Je ne veux pas non plus qu'on s'apitoie sur mon sort. Je trouve qu'ici sur ce blog, on s'apitoie déjà assez de moi. Ou bien on s'attriste pour moi. Moi, je n'aime pas qu'on ressente de la tristesse et encore moins de la pitié pour moi.
Je ne suis pas malheureuse, je suis même heureuse, j'ai même du courage à revendre.
Tant que je ne suis pas dépressive, la vie est belle. C'est ma maxime, et à force de trop suivre cet adage, j'ai pas envie de me battre contre qqchose qui pâtit légérement ma vie, et qui ne me rends pas du tout malheureuse. J'estime avoir assez déplacé des montagnes, pour m'être sortie il y a 2 ans et demi, d'une dépression qui a duré un an et demi.
Le jour où on réalise que l'on s'est sauvé de la dépression, la vie reprend un sens tellement beau, tellement vivant, concret et plein, plus aucun obstacle moral ne peut nous faire sombrer. Ce jour où j'ai réalisé que j'étais libérée de la dépression, ce fut aussi le jour où j'ai vraiment réalisé que j'étais boulimique, c'est le jour aussi où j'ai vraiment commencé mon premier vrai régime, où la boulimie pure s'est transformée en espèce d'anorexie-boulimie atypique. Ce fut à partir de ce jour que me nourrir est devenu chaotique et compliqué. C'est comme même bizarre après tout : ce qui fut pour moi le plus bau jour de ma vie, fut aussi le premier jour où ce désir de perte de poids s'installa en moi.
Ma vie avait changé et je m'étais dit : Pourquoi pas mon corps ? De plus j'avais atteint un poids qui pour moi, m'était inacceptable. Il m'a fallu 5 jours pour perdre 2kg et retrouver mon poids de forme. Et pourtant, j'ai continué à vouloir perdre, et j'ai perdu. Je suis passée par un tas de phases jusqu'à celui où je suis actuellement : le "je ne mange pas à midi".

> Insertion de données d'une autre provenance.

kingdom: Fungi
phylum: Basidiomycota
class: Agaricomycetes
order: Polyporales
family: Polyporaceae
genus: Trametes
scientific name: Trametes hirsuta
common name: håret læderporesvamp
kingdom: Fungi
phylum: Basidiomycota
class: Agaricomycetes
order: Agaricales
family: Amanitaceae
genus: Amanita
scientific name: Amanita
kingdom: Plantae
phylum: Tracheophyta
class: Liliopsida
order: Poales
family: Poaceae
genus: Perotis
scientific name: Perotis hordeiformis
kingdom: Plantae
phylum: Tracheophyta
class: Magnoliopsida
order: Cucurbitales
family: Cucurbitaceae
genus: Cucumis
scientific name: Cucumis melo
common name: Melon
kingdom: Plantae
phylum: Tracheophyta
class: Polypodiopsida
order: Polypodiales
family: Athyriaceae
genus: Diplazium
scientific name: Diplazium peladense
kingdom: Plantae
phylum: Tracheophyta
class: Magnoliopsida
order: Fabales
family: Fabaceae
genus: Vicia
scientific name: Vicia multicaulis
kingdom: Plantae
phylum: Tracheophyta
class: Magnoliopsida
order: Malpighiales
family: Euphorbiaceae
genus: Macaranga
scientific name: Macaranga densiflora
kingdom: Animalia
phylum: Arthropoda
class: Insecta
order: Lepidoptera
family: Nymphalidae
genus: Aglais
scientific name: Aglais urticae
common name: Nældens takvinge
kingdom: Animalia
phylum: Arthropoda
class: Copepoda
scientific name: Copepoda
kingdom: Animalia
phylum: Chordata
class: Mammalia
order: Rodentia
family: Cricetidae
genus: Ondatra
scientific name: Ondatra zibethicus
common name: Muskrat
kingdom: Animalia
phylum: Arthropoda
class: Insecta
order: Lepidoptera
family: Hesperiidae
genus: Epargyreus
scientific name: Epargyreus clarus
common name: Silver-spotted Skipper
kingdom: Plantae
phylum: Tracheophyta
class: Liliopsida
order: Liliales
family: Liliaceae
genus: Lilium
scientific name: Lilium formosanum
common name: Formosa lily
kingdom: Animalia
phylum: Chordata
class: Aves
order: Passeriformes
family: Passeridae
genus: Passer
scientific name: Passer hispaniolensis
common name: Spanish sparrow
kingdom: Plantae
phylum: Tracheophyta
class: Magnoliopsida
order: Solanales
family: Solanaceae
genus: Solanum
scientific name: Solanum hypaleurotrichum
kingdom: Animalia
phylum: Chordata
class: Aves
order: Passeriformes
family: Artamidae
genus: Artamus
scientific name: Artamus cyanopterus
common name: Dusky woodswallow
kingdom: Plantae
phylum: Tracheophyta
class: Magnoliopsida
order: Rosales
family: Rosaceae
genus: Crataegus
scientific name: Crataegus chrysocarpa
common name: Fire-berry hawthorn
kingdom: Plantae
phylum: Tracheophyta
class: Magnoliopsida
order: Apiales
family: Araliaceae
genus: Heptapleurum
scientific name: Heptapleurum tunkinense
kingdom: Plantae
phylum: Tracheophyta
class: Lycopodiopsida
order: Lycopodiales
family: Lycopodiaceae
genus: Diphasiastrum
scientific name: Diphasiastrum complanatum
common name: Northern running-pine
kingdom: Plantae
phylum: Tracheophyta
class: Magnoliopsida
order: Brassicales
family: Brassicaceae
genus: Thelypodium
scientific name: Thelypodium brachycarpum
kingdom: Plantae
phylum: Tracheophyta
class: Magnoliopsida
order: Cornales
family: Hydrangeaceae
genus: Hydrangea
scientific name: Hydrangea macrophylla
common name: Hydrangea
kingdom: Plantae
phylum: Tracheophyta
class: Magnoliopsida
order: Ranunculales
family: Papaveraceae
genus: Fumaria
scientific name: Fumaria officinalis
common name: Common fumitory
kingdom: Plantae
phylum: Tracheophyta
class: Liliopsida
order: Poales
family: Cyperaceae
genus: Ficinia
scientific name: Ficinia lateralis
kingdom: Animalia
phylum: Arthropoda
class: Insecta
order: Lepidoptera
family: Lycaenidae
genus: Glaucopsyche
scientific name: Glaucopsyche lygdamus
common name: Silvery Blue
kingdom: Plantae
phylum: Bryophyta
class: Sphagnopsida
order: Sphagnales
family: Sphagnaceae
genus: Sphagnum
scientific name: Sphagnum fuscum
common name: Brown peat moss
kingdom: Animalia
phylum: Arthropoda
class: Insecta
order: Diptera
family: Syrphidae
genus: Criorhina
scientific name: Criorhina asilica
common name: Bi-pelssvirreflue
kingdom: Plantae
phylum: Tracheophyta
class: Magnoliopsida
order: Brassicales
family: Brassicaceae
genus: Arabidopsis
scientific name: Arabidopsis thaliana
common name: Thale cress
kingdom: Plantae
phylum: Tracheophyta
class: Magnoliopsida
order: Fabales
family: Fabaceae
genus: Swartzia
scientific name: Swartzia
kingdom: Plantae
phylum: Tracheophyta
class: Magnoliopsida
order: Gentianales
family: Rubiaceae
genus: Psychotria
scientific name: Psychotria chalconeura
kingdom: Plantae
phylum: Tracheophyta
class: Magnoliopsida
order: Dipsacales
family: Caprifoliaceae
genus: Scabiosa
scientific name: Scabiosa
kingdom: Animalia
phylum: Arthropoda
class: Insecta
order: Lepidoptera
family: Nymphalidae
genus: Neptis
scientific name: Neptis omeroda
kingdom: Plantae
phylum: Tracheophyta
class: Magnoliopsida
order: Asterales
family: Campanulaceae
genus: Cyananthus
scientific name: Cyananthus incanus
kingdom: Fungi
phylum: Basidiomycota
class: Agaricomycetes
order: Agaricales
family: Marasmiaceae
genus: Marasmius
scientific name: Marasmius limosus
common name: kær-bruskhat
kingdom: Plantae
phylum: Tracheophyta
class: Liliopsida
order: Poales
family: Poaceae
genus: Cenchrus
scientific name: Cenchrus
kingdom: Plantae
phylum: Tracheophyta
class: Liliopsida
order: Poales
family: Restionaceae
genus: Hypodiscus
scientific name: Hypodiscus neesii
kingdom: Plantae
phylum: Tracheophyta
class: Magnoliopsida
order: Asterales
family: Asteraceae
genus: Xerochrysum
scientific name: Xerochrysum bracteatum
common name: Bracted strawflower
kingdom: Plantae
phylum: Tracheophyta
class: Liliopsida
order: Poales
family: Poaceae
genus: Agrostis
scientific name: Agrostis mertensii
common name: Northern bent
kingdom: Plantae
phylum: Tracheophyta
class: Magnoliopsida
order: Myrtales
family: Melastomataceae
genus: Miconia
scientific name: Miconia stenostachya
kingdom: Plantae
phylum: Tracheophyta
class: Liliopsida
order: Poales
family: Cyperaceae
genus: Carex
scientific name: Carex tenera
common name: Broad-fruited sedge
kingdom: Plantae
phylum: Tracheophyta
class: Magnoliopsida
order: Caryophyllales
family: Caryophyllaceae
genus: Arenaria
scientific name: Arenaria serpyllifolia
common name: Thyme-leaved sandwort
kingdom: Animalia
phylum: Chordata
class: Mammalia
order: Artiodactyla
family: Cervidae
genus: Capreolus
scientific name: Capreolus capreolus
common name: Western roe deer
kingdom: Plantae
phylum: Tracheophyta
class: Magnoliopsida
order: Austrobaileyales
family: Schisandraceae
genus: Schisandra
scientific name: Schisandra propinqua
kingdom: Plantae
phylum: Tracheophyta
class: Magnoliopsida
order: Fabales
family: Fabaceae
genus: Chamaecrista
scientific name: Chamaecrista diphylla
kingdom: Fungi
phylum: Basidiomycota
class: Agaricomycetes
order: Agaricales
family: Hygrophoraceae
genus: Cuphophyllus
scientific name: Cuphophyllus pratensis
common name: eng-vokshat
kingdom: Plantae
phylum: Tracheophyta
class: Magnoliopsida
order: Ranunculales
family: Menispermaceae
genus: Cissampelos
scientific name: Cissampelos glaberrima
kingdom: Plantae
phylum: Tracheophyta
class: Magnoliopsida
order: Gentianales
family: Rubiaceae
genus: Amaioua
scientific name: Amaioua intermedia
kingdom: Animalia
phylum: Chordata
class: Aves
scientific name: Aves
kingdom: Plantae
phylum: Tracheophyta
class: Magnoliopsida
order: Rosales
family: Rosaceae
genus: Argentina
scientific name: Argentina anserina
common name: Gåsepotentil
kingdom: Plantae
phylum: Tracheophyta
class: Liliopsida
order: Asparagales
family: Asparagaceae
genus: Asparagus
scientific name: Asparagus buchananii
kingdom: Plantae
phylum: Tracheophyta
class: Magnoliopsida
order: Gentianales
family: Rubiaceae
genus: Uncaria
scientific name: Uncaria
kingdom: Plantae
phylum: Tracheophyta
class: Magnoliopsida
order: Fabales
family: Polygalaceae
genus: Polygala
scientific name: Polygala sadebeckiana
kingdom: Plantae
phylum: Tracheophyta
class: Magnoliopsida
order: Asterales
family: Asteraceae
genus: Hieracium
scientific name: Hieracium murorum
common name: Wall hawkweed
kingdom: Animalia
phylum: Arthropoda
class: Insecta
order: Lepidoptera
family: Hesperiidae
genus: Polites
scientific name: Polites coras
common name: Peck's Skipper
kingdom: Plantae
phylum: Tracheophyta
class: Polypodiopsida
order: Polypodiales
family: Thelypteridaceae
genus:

On dit que les adolescente anorexiques et boulimiques expriment une souffrance à travers leur maladie, qu'en fait elles vont très mal dans leur tête. Et moi, je me sens bien dans ma tête ça n'a pas de sens. Aucun sens. Il y a des jours où ne pas bouffer ou criser ne me fait absolument rien, me laisse totalement indifférente. Ca ne me donne même PAS le bourdon.
C'est juste que je ne suis pas ce que je suis. Lesbienne, bi ou hétéro ? J'arrive pas à trouver la réponse. Un jour, je regarde les gars, puis le lendemain une fille, et je me dis que les filles sont 100 fois mieux que les mecs et puis le lendemain, je regarderais de nouveau les mecs, et ainsi de suite....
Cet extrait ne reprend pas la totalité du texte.